• Metti in pratica:
(1) In quale città si è svolta la 16ª riunione del Consiglio dei ministri del Commercio della Zlecaf, secondo il brano del documento?
(2) Spiega in una-tre frasi perché, secondo il brano del documento, l'annuncio della Nigeria ha un peso particolare.

Il 15 aprile 2025, durante la 16ª riunione del Consiglio dei ministri del Commercio dei paesi membri della Zona di libero scambio continentale africana (Zlecaf), tenutasi a Kinshasa, la Nigeria ha annunciato ufficialmente la lista dei prodotti che saranno soggetti alle agevolazioni doganali previste dall’accordo. Sebbene la Nigeria abbia ratificato gli accordi Zlecaf già nel 2020, questa è la prima volta che il paese rende nota la lista di beni per i quali sarà eliminata la tassazione doganale.
Attualmente solo otto paesi applicano effettivamente queste facilitazioni, rendendo il gesto della Nigeria particolarmente rilevante. Dopo iniziali resistenze dovute al timore di concorrenza sleale e alla possibile destabilizzazione del mercato interno, il passo compiuto rappresenta un segnale forte, considerando che la Nigeria è una delle potenze economiche più influenti del continente. Con una previsione di circa 350 milioni di consumatori nei prossimi 10-15 anni, il coinvolgimento della Nigeria potrebbe incentivare altri paesi africani a seguire l’esempio e ad accelerare l’attuazione della Zlecaf, soprattutto in un contesto globale caratterizzato da barriere commerciali, come quelle imposte dagli Stati Uniti.
Il sistema prevede l’abbattimento totale dei dazi doganali su determinati prodotti importati tra paesi membri. Le principali destinazioni delle esportazioni nigeriane saranno Sudafrica, Kenya e Camerun. Se, per esempio, il Camerun dovesse esportare tè verso la Nigeria e questo prodotto fosse incluso nella lista approvata, non verrebbero applicati dazi doganali.
Secondo la ministra nigeriana del Commercio, settori come agricoltura e pesca potrebbero vedere un incremento del 73% nel volume degli scambi, mentre l’industria manifatturiera beneficerà della riduzione dei prezzi e di una maggiore competitività. In sintesi, si tratta di un passo concreto verso l’integrazione economica africana, che potrebbe finalmente contribuire a dare slancio effettivo alla Zlecaf, un progetto ancora in fase di consolidamento.

• Dati forniti:
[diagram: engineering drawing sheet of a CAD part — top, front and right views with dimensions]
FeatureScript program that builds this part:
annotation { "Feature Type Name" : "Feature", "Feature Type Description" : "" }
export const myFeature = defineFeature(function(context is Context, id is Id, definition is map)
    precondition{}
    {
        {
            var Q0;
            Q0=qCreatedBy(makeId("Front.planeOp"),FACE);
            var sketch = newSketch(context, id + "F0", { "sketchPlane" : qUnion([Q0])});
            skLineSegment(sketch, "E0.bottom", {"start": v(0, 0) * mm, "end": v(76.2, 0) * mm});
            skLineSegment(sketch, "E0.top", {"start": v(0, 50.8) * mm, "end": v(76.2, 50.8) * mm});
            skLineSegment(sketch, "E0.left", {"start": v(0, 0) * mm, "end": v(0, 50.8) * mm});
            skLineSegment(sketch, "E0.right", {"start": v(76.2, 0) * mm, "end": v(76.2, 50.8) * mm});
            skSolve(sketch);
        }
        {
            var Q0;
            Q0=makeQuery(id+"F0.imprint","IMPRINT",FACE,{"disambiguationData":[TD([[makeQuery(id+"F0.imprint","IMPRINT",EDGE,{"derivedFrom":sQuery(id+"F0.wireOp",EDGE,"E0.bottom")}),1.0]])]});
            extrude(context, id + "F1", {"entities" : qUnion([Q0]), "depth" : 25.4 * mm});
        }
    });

• Risultati ottenuti:
(1) A Kinshasa.

(2) Attualmente solo otto paesi applicano davvero le facilitazioni previste dalla Zlecaf. Inoltre la Nigeria è una delle potenze economiche più influenti del continente, quindi il suo passo rappresenta un segnale forte.